• Supplied entries:

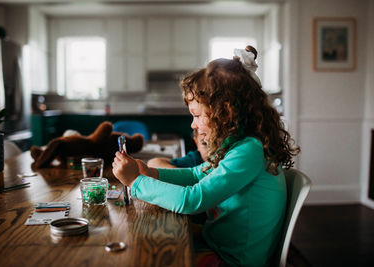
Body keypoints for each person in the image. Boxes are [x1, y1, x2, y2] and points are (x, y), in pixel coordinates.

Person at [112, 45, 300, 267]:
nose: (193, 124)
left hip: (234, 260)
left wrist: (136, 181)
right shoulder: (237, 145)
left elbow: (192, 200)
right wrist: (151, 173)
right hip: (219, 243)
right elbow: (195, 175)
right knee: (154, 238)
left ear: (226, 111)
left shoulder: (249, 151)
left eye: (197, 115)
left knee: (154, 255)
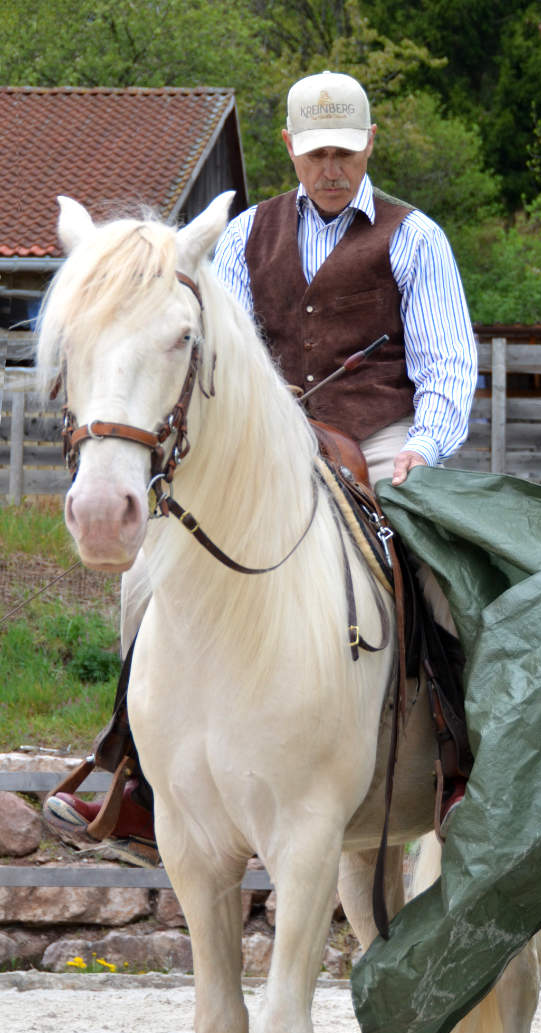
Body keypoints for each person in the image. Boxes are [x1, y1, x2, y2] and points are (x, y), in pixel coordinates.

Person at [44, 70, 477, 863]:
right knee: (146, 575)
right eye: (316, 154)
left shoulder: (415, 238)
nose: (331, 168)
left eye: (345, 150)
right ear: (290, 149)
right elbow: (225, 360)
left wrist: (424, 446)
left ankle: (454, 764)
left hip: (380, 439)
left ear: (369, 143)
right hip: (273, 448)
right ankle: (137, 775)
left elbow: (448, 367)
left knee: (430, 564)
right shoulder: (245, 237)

• Exercise aim: Please repeat the records above word for word, and do not include the pictures.

• Answer:
Body keypoints for each person in the image. Boxes are [x1, y1, x2, y2] and points are (x, y), in pixel coordinates.

Person at [112, 45, 300, 267]:
nose: (193, 124)
left hip: (234, 260)
left wrist: (136, 181)
right shoulder: (237, 145)
left elbow: (192, 200)
right wrist: (151, 173)
right hip: (219, 243)
right elbow: (195, 175)
right knee: (154, 238)
left ear: (226, 111)
left shoulder: (249, 151)
left eye: (197, 115)
left knee: (154, 255)
Body keypoints for each person in the image. Boxes are [x1, y1, x2, y2] and points are (x, y), in pixel coordinates.

Person at [44, 70, 477, 863]:
right knee: (146, 575)
right eye: (316, 154)
left shoulder: (415, 238)
nose: (331, 168)
left eye: (345, 150)
right ear: (290, 149)
right elbow: (225, 360)
left wrist: (424, 446)
left ankle: (454, 764)
left hip: (380, 439)
left ear: (369, 143)
right hip: (273, 448)
right ankle: (137, 775)
left elbow: (448, 367)
left knee: (430, 564)
right shoulder: (245, 237)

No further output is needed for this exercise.